ASSIGNMENT:
Put the lines running from the start of the items through the line that contains "an Autoscale webhook.</span></span>" into a JSON list of strings, one string per line, leaving out blank lines. Include only those lines.

Source data

● ● ● ● ● ● ●

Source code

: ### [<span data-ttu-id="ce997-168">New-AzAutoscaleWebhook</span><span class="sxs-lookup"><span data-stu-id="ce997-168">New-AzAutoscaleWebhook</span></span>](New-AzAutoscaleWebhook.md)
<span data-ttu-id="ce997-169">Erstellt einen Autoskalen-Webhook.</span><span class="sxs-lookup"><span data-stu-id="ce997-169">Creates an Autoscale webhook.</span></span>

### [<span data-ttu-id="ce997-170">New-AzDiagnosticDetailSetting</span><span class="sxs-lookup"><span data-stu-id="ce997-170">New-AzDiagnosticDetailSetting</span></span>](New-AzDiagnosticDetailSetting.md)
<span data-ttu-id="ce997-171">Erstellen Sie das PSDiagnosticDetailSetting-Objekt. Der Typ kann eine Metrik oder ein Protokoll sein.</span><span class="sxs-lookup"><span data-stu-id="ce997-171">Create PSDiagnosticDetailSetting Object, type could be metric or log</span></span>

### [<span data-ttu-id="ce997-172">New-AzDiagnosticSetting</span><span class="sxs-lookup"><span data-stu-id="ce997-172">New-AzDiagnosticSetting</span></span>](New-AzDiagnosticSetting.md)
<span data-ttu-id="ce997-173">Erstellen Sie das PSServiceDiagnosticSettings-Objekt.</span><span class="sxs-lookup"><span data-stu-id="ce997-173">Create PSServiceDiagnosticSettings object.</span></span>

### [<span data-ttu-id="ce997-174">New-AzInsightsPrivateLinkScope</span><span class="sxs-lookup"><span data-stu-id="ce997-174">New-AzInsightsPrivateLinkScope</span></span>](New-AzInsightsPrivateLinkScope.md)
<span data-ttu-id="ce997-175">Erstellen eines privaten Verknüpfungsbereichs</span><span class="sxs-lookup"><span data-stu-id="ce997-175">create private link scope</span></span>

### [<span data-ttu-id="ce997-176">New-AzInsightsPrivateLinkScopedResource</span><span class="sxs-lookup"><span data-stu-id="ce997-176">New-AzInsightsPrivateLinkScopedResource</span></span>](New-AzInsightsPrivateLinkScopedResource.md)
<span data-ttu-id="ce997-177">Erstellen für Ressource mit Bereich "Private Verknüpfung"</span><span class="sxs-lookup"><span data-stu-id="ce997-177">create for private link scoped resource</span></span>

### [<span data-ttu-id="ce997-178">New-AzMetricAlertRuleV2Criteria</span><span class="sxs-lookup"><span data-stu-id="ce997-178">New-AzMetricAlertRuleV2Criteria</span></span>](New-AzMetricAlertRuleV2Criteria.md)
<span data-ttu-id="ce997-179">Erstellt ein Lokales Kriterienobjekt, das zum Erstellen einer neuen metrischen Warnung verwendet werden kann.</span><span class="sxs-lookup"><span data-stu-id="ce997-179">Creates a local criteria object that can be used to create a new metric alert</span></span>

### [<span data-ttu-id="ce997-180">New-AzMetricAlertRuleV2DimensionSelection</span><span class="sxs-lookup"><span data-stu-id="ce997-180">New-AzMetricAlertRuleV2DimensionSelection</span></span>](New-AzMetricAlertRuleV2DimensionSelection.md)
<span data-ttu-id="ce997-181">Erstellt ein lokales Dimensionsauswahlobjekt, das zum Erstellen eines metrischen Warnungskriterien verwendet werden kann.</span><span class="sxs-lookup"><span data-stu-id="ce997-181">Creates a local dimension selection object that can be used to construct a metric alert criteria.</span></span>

● ● ● ● ● ● ●

ANSWER TO THIS TASK:
[
  "Source code",
  ": ### [<span data-ttu-id=\"ce997-168\">New-AzAutoscaleWebhook</span><span class=\"sxs-lookup\"><span data-stu-id=\"ce997-168\">New-AzAutoscaleWebhook</span></span>](New-AzAutoscaleWebhook.md)",
  "<span data-ttu-id=\"ce997-169\">Erstellt einen Autoskalen-Webhook.</span><span class=\"sxs-lookup\"><span data-stu-id=\"ce997-169\">Creates an Autoscale webhook.</span></span>"
]